I’d lived in the Poop Deck for quite some time before it struck me that if I had a small boat I could take it into town. Not long after, I found an abandoned boat on the beach below the house. I called around to the neighbors to ask if anyone knew whose it was. Tom Grew, who lived next door, said, “Yes, it’s mine – do you want it?” And so I had a boat: a twelve-foot, worn-out, flat-bottomed skiff with cracked wood and peeling paint. It needed everything. It was beautiful.
Around that time my friend Diane Gorman arrived for the summer with no place to live. Summer rents were impossible. B and Dave had an eight-by-ten-foot shed, but it was in awful repair.
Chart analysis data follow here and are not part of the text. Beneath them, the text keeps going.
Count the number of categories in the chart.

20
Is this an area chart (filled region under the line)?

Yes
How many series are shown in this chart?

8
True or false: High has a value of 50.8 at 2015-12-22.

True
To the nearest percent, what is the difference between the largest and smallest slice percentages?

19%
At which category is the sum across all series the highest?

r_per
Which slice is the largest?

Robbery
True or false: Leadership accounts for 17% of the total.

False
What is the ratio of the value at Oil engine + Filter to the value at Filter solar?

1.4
Diane, with her unfailing artist’s eye and energy to spare, set to work making it habitable for the summer. It was full to the rafters with filthy debris. She cleared it out, primed and whitewashed the walls, painted the floor a lovely sea-green, and furnished it from the thrift shop for herself and her new husband Oliver Sorg, who’d be arriving soon. The shed had electric wiring, so part of the battle was won, but it had no water or bathroom, of course. B and Dave, always generous, offered a hose and the use of one of their bathrooms. Diane bought a tiny fridge, a Coleman stove, and a hibachi. She had a landline put in and hooked up a vintage Bakelite phone. When she called me (from fifteen yards away) I could hear her actual voice as well as I heard it over the line.
When Oliver came, we scraped and sanded and caulked and painted the boat with a dark blue hull, mint-green inside, and bright yellow oars for those times when the used four-horse motor (which was noisy and stinky and leaked gasoline) conked out in the middle of the Lagoon or, worse, in the harbor, with a ferry bearing down. We learned to row very fast. We christened our boat Marie Laveau, for the nineteenth-century New Orleans voodoo queen, and lettered the name in gold leaf on the transom.
We feasted on corn and grilled fish and drank lots of cheap red wine. Diane biked to her job at the Oyster Bar in Oak Bluffs; I had a little gallery in what was once the Barnacle Club in Vineyard Haven; Oliver fished and sketched and swam and lived on his meager savings. We chugged up the Lagoon in our little blue boat, tied up at the Black Dog Tavern, had breakfast, and putt-putted home. We were young, it was summer on Martha’s Vineyard, and we didn’t need one thing more than we already had.
B and Dave grew old, were moved to a nursing home, then died, and Twice House and the Poop Deck were sold. Thus began a new chapter for me. The housing crisis had swung into gear; I moved twenty-one times in five years. I had a good place for a couple of years, an apartment a friend built for me. But it was sold too, and again I’m in search of a home.
B called the Vineyard “a tender trap,” and, just perhaps, it was that. I’ve also heard it called “a womb with a view.” I was safely settled – and so privileged to call the Vineyard home – for almost forty years. Now, with affordable housing so scarce, living here is challenging, if not impossible, for those of us with limited means.
For some, love of a place is as strong and as deep as the love of a lover can be. To leave the Vineyard, which I may have to do, would break my heart. It would mean the loss of my community, of my livelihood, of the joy and comfort of having friends nearby. Some might say I should have spent all those years climbing a different ladder. I chose my life on this Island instead. As painful as its loss would be, I still don’t regret my choice.